October Ivins now writes a regular column on serials prices in SERIALS REVIEW. The latest one just arrived and reports on three relevant meetings: the Society for Scholarly Publishing Annual Conference in June 1988, the SSP Seminar on the Future of the Scholarly Journal in October 1988, and the "Charleston Conference" in November 1988. In addition, a section named "Reflections on the Role of Vendors, Publisher Discounts, Service Charge Assessment, and Market Changes" updates these matters of great concern to librarians. Tuttle and Ivins are interchangeably mentor and disciple, thus the editor recommends this column highly.

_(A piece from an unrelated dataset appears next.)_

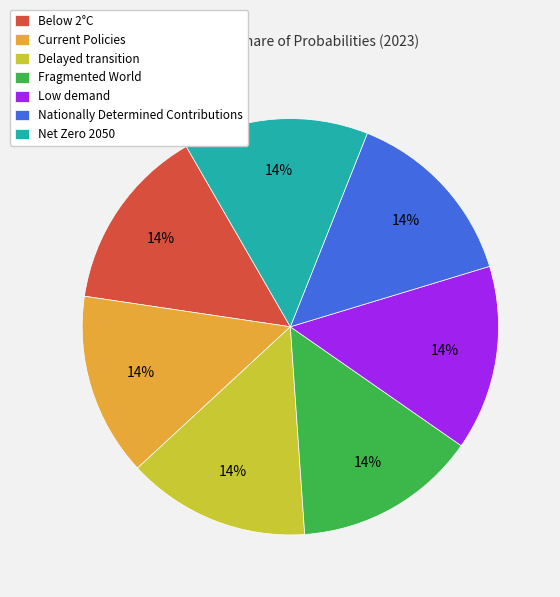

How many slices are in this pie chart?

7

PUBLISHERS WEEKLY has a recent article on our topic. In the January 13, 1989 issue (vol. 235, no. 2), on pages 68-70, "The Serials Pricing Controversy" interviews publishers, vendors, and librarians -- too many of them to mention.


"NEW AAP LIBRARY ACQUISITIONS SURVEY REPORTS THAT LIBRARIANS MAKE THE PURCHASING DECISIONS. Librarians continue to play the key role in the decision- making process as it pertains to acquisition of materials, and they do so in an environment where there is increased pressure on library budgets and collections. This is among the findings in the second Library Acquisitions Survey conducted on behalf of the Professional and Scholarly Publishing Division of the Association of American Publishers. Like the first survey, conducted in 1985, the most recent study investigates the various factors involved in the selection and purchase of books, journals, series and non-print material in seven different subject disciplines. The more recent survey, however, developed a separate questionnaire for the corporate library sector in order to more effectively research the distinct acquisitions patterns of this group....The survey is available for $99 (AAP members) and $165 (non-member) plus tax where applicable. Please contact the PSP office at 212-689-8920 for an order form." -- PSP BULLETIN 3:1 (Winter 1989):3.

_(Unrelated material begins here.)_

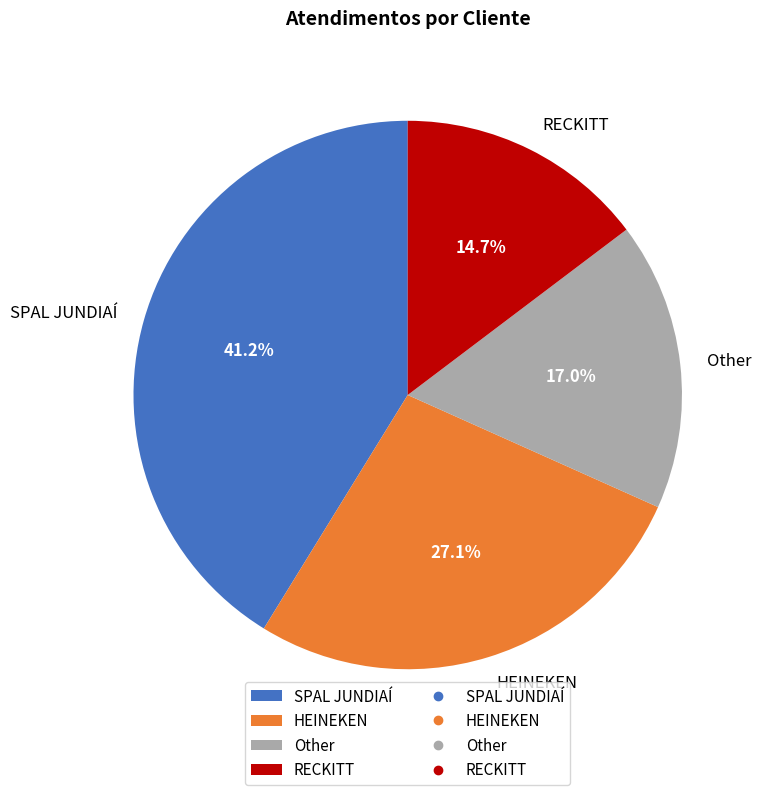

How many slices are in this pie chart?

4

Betty Nirnberger at Penn State University Library, budget analyst for the Acquisitions Department, is currently working on budget projections for fiscal year 1989/90, and asks: Do you have any information of projected prices for next year? Perhaps geographic or publisher breakdown? Her BITNET address is: BLN@PSULIAS.BITNET, but I'm sure more of us would like the answer to that!

Bob Schnucker, Book Review Editor of THE SIXTEENTH CENTURY JOURNAL says: "On the basis of my conversations with other humanities journal editors, there is an ill defined gut feeling that as he libraries attempt to solve their (our) journals cost problem, the science folk will win out and the cuts will be made in the Humanities and Social Science areas. Such cuts could have profound changes on the number of journals now in existence as well as to their format." Any response??